AR: The number of investors in the market is significantly higher than the number of traders. This is due to the skills required to be a trader. Traders need a lot more discipline to be successful, and knowing yourself, and your ability to remain disciplined is a key determinant of potential success.
As an individual who starts out trading, the most important factor is to determine their own risk-tolerance and start out with small positioning that is not going to significantly impact their wealth, while learning how to trade. A knowledge of the market is a pre-requisite, but no guarantee of success. What we tend to find, on the flip side, is a lot of successful and experienced traders tend to probably trade too small.
One can be successful in either (Warren Buffet vs. Paul Tudor Jones) – the most important thing is to stick to one’s temperament. If you fall asleep at the thought of reading an annual report or research piece, then perhaps being an investor is not the mould for you.
If you are more inclined towards a fast-paced environment, with daily to weekly close monitoring of market movements and events, then perhaps you are a trader.

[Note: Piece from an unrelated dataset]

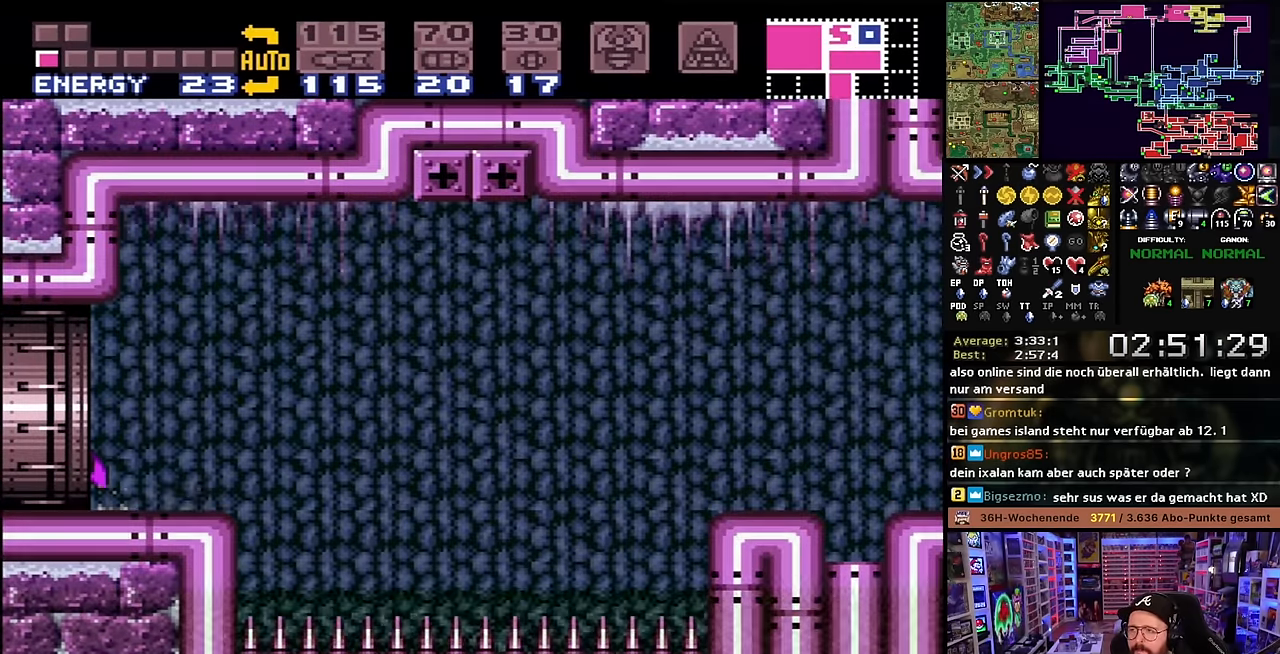
{"buttons": ["B"], "events": [[250, "DPAD_LEFT", "up"], [250, "X", "up"], [484, "B", "down"]]}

Even perhaps more importantly, if you understand the importance of wealth creation, yet are not particularly interested in either being an investor or trader yourself, then find someone with a track record and approach that resonates with you. In other words, investors should not allocate their monies to traders, nor vice versa – as you’ll most likely withdraw your money at the worst possible time – this has been a big driver in Saxo developing the Saxo Select offering.
W: What are the main advantages and disadvantages of the trading approach?
AR: The main advantages of trading are that you can generate an income and a significantly higher return on your assets. Be prepared, as the downside is more acute, and the likelihood of losing the money invested is also significantly higher. This is why discipline is the number one determinant of success in the world of trading.
Also, generally speaking, trading is more stressful than investing, and this is because the leverage tends to be significantly higher in trading. So while an unlevered investor can take a recession pullback of say -20% to -40% in stocks, a levered trader could never take such a move. Yet leverage cuts both ways, investors will rarely have years where they make +100% returns on their capital, traders can do that in a month or even a week through successful use of leverage.
W: What are the main advantages and disadvantages of the investing approach?
AR: For investors, the main aim is income generation and wealth preservation on an inflation adjusted basis. The advantages of this is that there are a lot of tools, like ETFs, which an investor can use to diversify risk across geographies and asset classes at a very low cost.
The other huge advantage that investors have over traders is time – in the long-term, fundamentals and facts tend to come to fruition. In the short-term, there is a lot of noise, that can lead one to be shaken out of a position or view that later plays out. So while an unlevered investor can take a recession pullback of say -20 to -40% in stocks, a levered trader could never take such a move. Yet leverage cuts both ways, investors will rarely have years where they make +100% returns on their capital, traders can do that in a month or even a week through successful use of leverage.